PASSAGE:
Hadoop Installation

Hadoop can be installed on the GNU/Linux platform, where the installation process is straightforward. However, if you are installing Hadoop on an operating system other than Linux, you'll need to set it up on VirtualBox.

In this discussion, we will cover the installation of Hadoop in both Linux and VirtualBox environments.

Installing/verifying Java -

Java is the primary requirement for installing and running Hadoop. The latest version of the Java JDK must be installed on the system. You can check the version using the command below.

> java -version

If java is installed on the machine, it will give you the following output.

java version "1.8.0_161" 
Java(TM) SE Runtime Environment (build 1.8.0_161-b12) 
Java HotSpot(TM) 64-Bit Server VM (build 25.161-b12, mixed mode)

If java is not installed, install the java with below steps.

Step1 - Download java (JDK <latest version> - X64.tar.gz) from the following link https://www.oracle.com/java/technologies/downloads/.

Download jdk-8u<latest-version>-linux-x64.tar.gz from the list for the 64-bit system. If different bit system, choose accordingly.

For example, if the latest-version is 161, the file to download would be jdk-8u161-linux-x64.tar.gz.

Step2 - Change the directory to target directory where the java needs to installed and move the .tar.gz to the target directory.

Step3 - Unpack the tarball and install the JDK.

> % tar zxvf jdk-8u<latest-version>-linux-x64.tar.gz

For example, if the latest-version is 161, the command would be

> % tar zxvf jdk-8u161-linux-x64.tar.gz

he Java Development Kit files are located in a directory named jdk1.8.0_<latest-version> within the current folder.

Step4 - Delete the .tar.gz file to save disk space.

> rm jdk-8u<latest-version>-linux-x64.tar.gz

Now verify the java version with -version command from the terminal.

> java -version

Produces the below output -

java version "1.8.0_161"

DATASET:
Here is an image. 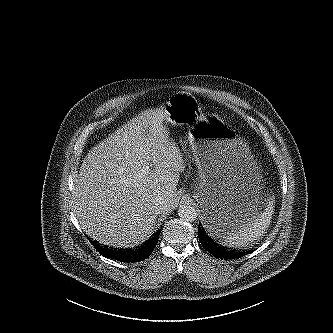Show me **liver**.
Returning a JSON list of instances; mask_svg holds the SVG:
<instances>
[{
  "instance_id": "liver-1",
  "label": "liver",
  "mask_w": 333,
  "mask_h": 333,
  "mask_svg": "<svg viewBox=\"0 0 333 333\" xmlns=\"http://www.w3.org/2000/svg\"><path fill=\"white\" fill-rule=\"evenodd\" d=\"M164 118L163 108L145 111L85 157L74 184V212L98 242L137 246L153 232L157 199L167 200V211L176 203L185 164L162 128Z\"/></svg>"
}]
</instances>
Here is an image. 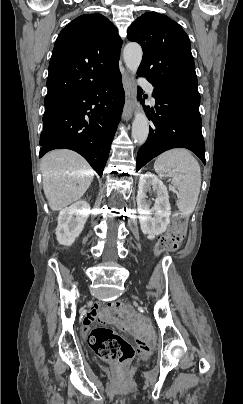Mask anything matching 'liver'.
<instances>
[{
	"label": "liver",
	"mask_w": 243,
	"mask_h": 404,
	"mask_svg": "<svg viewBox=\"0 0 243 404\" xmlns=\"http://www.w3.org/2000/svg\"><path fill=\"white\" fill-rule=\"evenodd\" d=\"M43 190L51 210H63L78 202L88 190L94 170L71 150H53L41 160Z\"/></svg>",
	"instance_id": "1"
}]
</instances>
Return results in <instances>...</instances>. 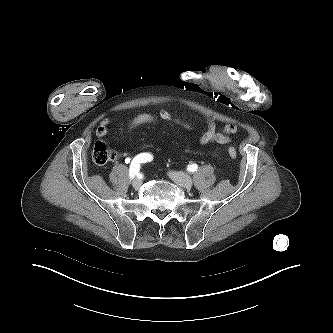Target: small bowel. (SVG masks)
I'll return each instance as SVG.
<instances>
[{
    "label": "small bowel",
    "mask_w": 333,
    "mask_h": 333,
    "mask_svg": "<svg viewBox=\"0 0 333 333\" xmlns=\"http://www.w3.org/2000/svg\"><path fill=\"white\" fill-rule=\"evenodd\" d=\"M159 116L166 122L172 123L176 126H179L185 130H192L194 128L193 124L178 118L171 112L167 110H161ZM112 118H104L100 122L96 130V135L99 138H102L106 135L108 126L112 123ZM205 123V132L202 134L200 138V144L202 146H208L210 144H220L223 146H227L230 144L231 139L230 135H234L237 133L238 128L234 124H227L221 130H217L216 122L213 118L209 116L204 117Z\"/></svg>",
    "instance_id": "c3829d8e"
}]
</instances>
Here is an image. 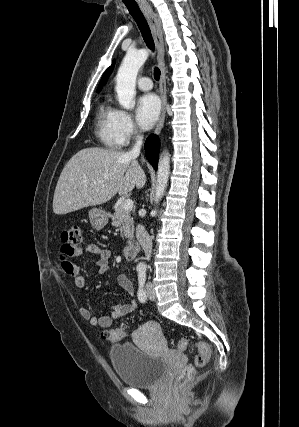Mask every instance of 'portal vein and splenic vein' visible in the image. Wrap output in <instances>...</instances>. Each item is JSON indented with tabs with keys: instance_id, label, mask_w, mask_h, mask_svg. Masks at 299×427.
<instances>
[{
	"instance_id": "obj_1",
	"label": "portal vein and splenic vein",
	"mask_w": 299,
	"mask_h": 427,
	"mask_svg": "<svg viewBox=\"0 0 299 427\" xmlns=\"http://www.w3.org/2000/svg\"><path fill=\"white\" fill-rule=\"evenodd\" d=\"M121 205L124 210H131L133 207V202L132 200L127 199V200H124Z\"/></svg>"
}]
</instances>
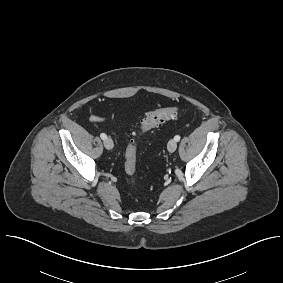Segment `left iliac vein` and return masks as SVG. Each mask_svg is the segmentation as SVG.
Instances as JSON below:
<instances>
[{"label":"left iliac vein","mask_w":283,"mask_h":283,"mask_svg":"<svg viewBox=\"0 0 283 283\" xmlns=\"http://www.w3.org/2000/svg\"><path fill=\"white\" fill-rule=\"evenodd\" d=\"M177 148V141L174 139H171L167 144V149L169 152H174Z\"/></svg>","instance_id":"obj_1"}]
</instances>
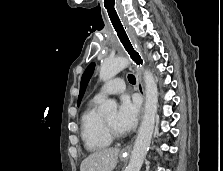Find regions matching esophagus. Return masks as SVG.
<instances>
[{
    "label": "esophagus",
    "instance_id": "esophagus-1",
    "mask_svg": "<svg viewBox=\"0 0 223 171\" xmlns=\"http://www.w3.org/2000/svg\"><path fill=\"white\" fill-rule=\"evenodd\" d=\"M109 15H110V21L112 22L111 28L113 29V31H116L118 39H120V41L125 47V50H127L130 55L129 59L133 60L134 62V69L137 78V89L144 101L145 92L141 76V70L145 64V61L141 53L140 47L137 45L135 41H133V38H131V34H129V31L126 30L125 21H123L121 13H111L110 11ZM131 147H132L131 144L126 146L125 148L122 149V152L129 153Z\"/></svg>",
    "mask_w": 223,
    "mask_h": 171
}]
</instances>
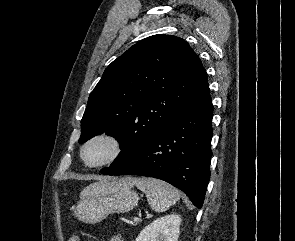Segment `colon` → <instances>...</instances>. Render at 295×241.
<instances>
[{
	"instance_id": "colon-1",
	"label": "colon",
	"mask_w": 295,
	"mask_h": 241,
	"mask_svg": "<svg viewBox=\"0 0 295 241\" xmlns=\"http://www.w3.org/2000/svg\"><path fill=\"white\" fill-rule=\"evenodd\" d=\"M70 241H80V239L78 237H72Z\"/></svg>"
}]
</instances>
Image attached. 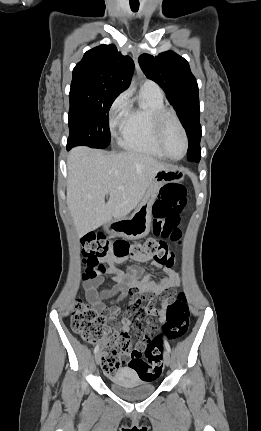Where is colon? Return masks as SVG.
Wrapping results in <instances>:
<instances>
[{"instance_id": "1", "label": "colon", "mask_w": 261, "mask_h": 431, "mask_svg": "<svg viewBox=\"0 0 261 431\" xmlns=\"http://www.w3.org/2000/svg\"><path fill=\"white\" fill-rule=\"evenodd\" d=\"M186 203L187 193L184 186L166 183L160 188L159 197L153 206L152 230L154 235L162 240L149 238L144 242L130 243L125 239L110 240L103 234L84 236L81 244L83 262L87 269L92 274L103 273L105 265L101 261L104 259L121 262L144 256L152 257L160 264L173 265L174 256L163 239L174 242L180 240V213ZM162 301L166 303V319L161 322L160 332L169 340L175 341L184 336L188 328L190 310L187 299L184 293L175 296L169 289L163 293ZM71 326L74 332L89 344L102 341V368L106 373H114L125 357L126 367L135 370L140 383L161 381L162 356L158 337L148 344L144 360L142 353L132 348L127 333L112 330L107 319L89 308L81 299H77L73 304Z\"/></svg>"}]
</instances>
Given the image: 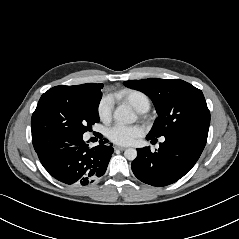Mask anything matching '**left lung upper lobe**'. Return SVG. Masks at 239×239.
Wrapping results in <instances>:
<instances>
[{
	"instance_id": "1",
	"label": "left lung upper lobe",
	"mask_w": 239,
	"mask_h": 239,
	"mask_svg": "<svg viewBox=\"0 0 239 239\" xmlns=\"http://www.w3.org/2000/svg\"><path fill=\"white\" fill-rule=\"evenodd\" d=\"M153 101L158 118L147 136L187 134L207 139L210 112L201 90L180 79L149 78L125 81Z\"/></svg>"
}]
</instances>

WHAT YOU HAVE TO DO:
Answer these from the Hadoop installation guide:
(a) On which platform is Hadoop's installation described as straightforward?
(b) What file should be downloaded when the latest version is 161?
(c) What does Step4 say to delete, and for what reason?
This data comes from a separate source.

REPLY:
(a) GNU/Linux
(b) jdk-8u161-linux-x64.tar.gz
(c) The .tar.gz file, to save disk space